### Using the information
1/ Please edit the Chanel No 5 article from "The next couple" up to and including "Chanel,' she said.", replacing "voice coach" with "singing teacher".
2/ According to the Chanel No 5 article, until when is Ms Bouquet staying in London?

### Extract provided
Dressed only in a long black cardigan, thigh-high boots and a pair of laddered tights, the face of Chanel No 5, cigarette in hand, was desperately trying to keep control. 'Leave Mummy alone for 20 minutes with this woman, will you, and then I promise that I'll help you with your homework. Run upstairs now, quickly, otherwise I will begin to get cross.'

The woman who has fronted the world's biggest-selling fragrance (with an annual turnover of pounds 66m) for the last seven years - a job previously occupied by Catherine Deneuve, Ali MacGraw and Candice Bergen - relaxed back into the maroon sofa of a rented house in west London and adjusted her thick tortoiseshell spectacles. 'What a day]'

The next couple of weeks will be packed for Ms Bouquet, 35, who is staying in London until the beginning of April, preparing to shoot her new film. That day she had got up at 7am, fed the children, seen them off to the lycee and spent the rest of the morning with a voice coach, making strange noises in time to music.

The afternoon had been spent with a fitter flown over from Paris, organising her wardrobe for a new Chanel No 5 advertisement she is shooting there next week with Roman Polanski. 'I can't tell you anything about the new advert. They love secrets at Chanel,' she said.

Like Vanessa Paradis, the Coco girl, the face of Chanel smokes, drinks, has no work-out plan and emphatically denies that she is a model. 'I'm an actress. That's not a criticism of models, I'm just useless at it. I have tried it before and I can't walk down the catwalk, I'm far too scared. I find it hard when I have no lines to say.'

Ms Bouquet can't quite understand how she got the contract in the first place, and seems somewhat overwhelmed by her job. 'It's rather like being in a fairy-tale. I sit there in all the shows next to these extremely rich and famous ladies, ticking things off on the cards, and they are all haute couture. I feel rather like Cinderella. Maybe one day it will stop and I will become a pumpkin.'

Yet she uses her position to her advantage. 'Chanel is like a Robin Hood outfit. I put on the hat and the shoes when I feel like it.' The best thing about being the No 5 woman is that it gives her the financial freedom to turn down parts in bad films. Exactly how much she earns neither she nor Chanel will say.

### Dataset

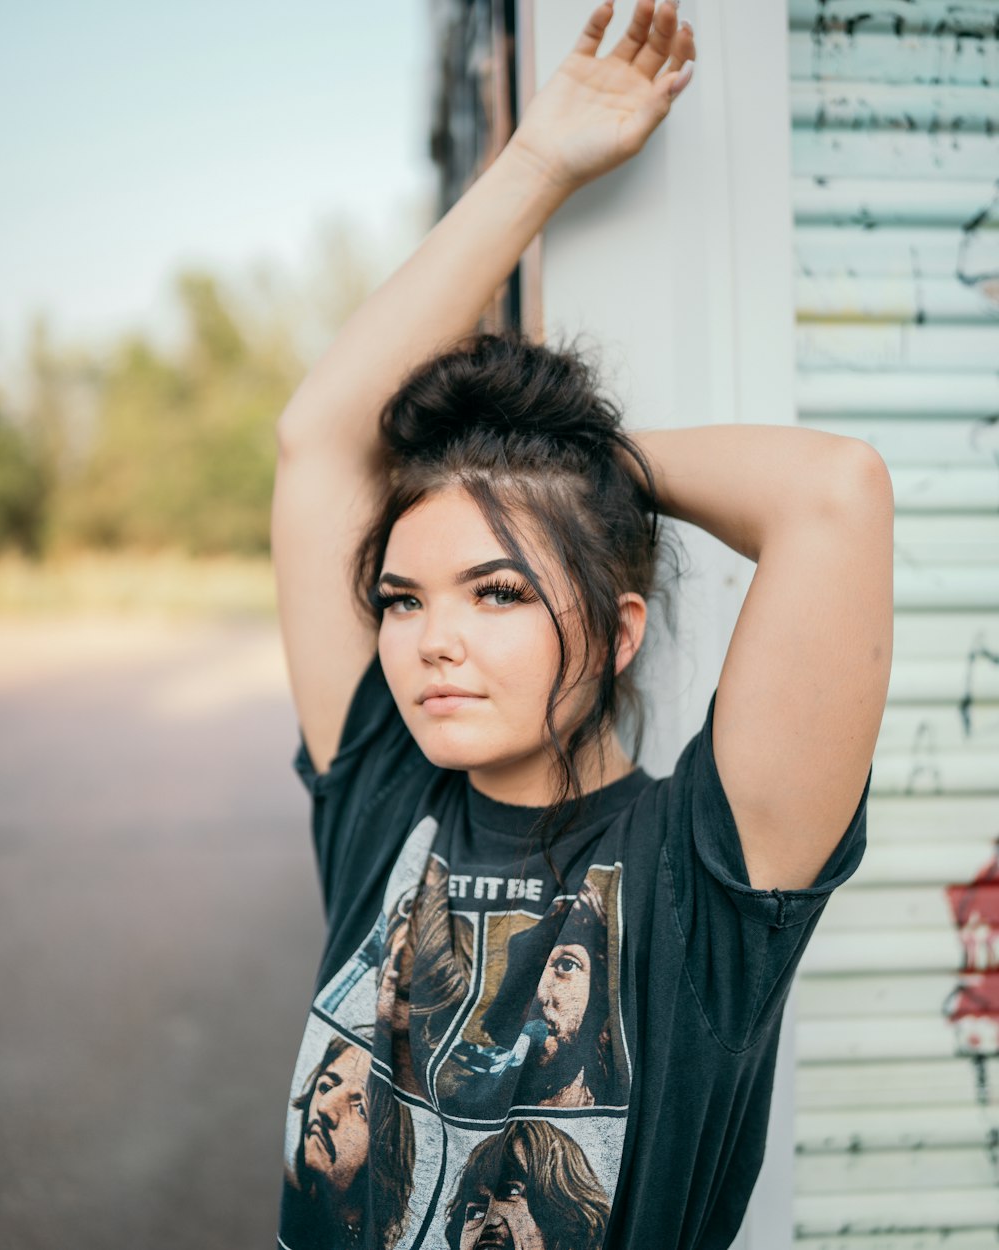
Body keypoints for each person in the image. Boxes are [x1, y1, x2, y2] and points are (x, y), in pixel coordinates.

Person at [270, 1, 894, 1246]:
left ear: (616, 631)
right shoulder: (385, 794)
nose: (428, 638)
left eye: (498, 589)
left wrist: (571, 468)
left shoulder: (704, 872)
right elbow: (318, 439)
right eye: (402, 597)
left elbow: (833, 494)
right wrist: (540, 161)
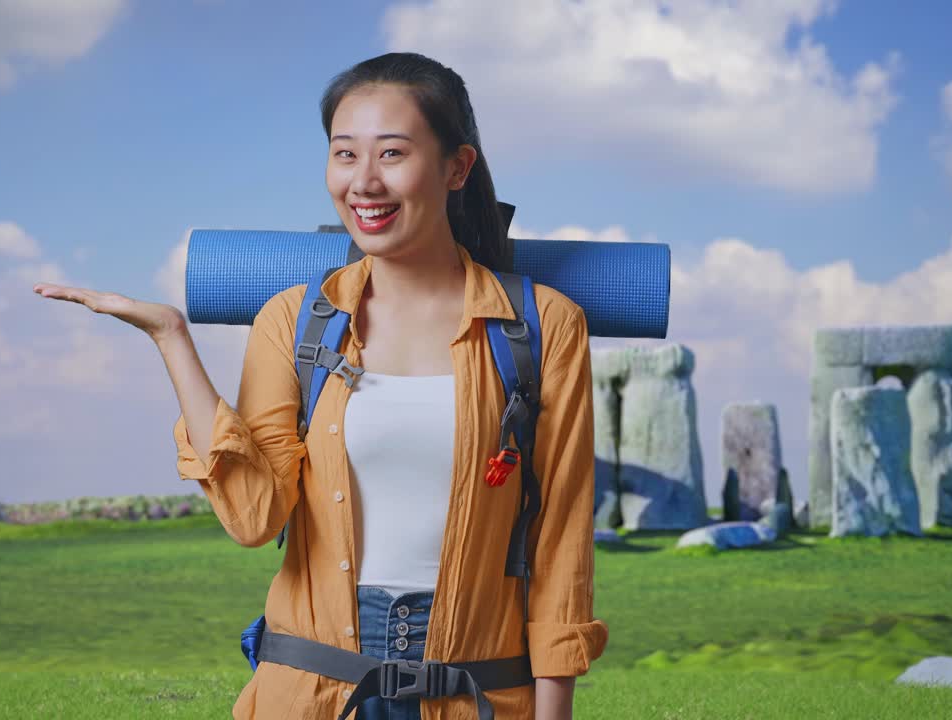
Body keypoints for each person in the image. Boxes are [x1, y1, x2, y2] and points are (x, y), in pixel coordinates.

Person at [34, 52, 606, 720]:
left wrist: (554, 710)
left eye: (392, 154)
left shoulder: (542, 327)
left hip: (477, 689)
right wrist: (171, 339)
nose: (363, 182)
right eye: (344, 154)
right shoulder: (297, 321)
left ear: (457, 168)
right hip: (309, 691)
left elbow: (563, 539)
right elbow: (253, 518)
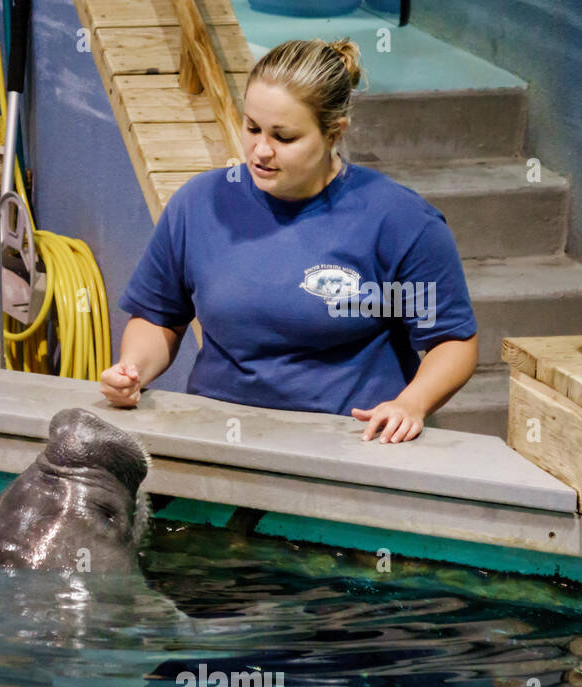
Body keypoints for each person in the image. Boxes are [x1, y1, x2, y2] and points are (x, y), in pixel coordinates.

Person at [99, 38, 478, 443]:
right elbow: (159, 316)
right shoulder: (199, 204)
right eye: (252, 128)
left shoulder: (399, 220)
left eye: (284, 137)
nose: (261, 150)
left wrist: (412, 402)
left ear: (333, 132)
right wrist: (132, 369)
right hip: (218, 437)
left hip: (351, 444)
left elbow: (452, 341)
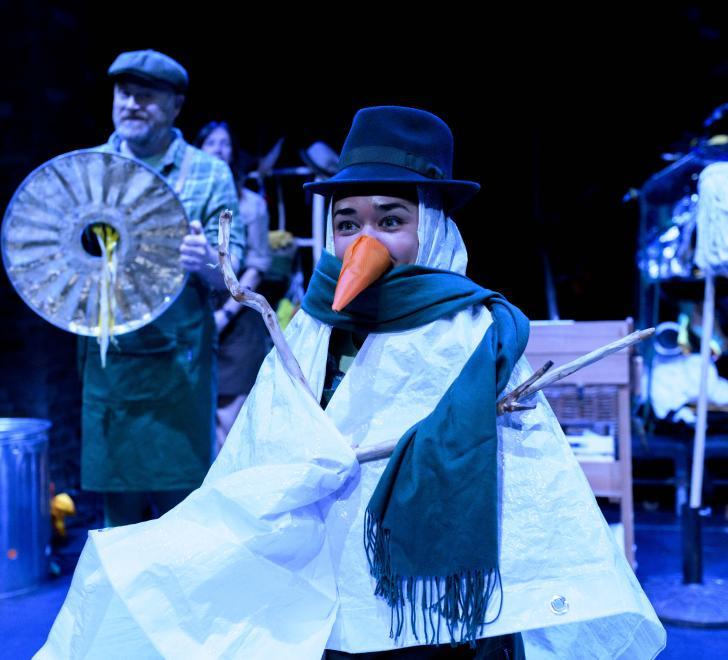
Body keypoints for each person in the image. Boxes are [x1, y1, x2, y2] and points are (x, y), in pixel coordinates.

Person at [39, 107, 664, 659]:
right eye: (347, 222)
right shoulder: (312, 324)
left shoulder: (471, 332)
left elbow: (528, 489)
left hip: (437, 610)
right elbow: (261, 448)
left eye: (391, 219)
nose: (364, 239)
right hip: (327, 585)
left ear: (432, 228)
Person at [78, 50, 245, 527]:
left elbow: (232, 274)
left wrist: (207, 262)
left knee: (185, 520)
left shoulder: (208, 173)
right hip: (112, 364)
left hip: (181, 365)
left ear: (175, 106)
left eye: (146, 96)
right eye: (124, 93)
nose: (132, 104)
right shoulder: (90, 170)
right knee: (119, 526)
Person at [195, 121, 272, 450]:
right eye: (210, 142)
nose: (218, 149)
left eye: (224, 143)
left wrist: (228, 311)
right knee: (193, 418)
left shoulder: (251, 204)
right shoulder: (189, 205)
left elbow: (258, 262)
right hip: (195, 314)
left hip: (237, 318)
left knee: (229, 420)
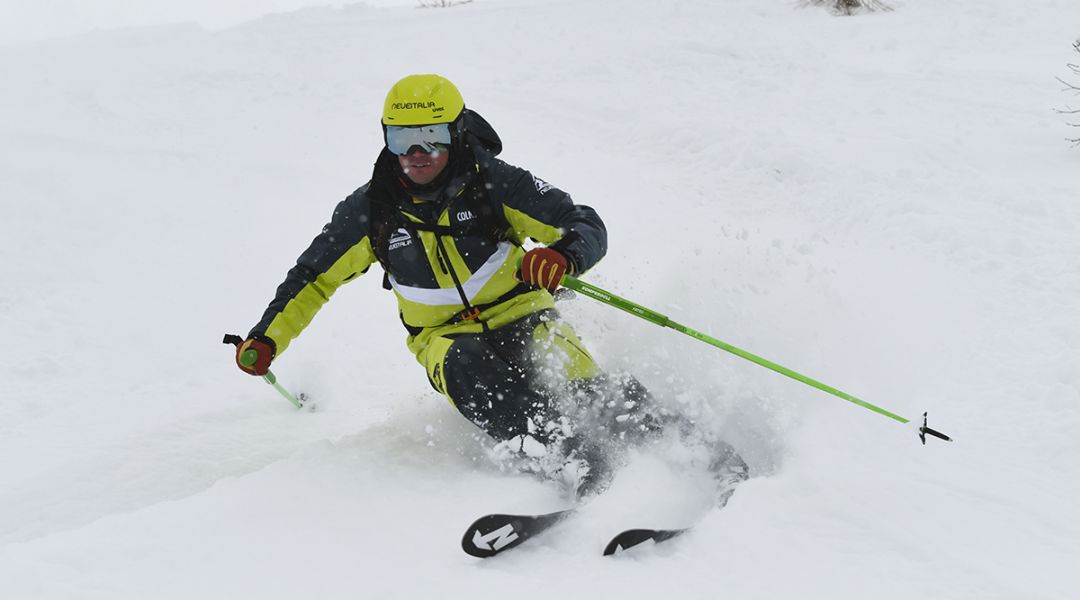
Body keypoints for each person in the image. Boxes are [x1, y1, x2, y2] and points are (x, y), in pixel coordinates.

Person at [234, 74, 746, 501]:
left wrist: (563, 256)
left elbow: (583, 223)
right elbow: (313, 277)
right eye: (401, 140)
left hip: (525, 313)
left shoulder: (495, 183)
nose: (416, 154)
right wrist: (268, 338)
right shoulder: (372, 210)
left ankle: (695, 451)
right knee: (469, 368)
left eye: (432, 137)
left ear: (457, 132)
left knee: (579, 378)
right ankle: (573, 462)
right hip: (443, 338)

### Answers provided
1/
The next couple of weeks will be packed for Ms Bouquet, 35, who is staying in London until the beginning of April, preparing to shoot her new film. That day she had got up at 7am, fed the children, seen them off to the lycee and spent the rest of the morning with a singing teacher, making strange noises in time to music.

The afternoon had been spent with a fitter flown over from Paris, organising her wardrobe for a new Chanel No 5 advertisement she is shooting there next week with Roman Polanski. 'I can't tell you anything about the new advert. They love secrets at Chanel,' she said.

2/ Until the beginning of April.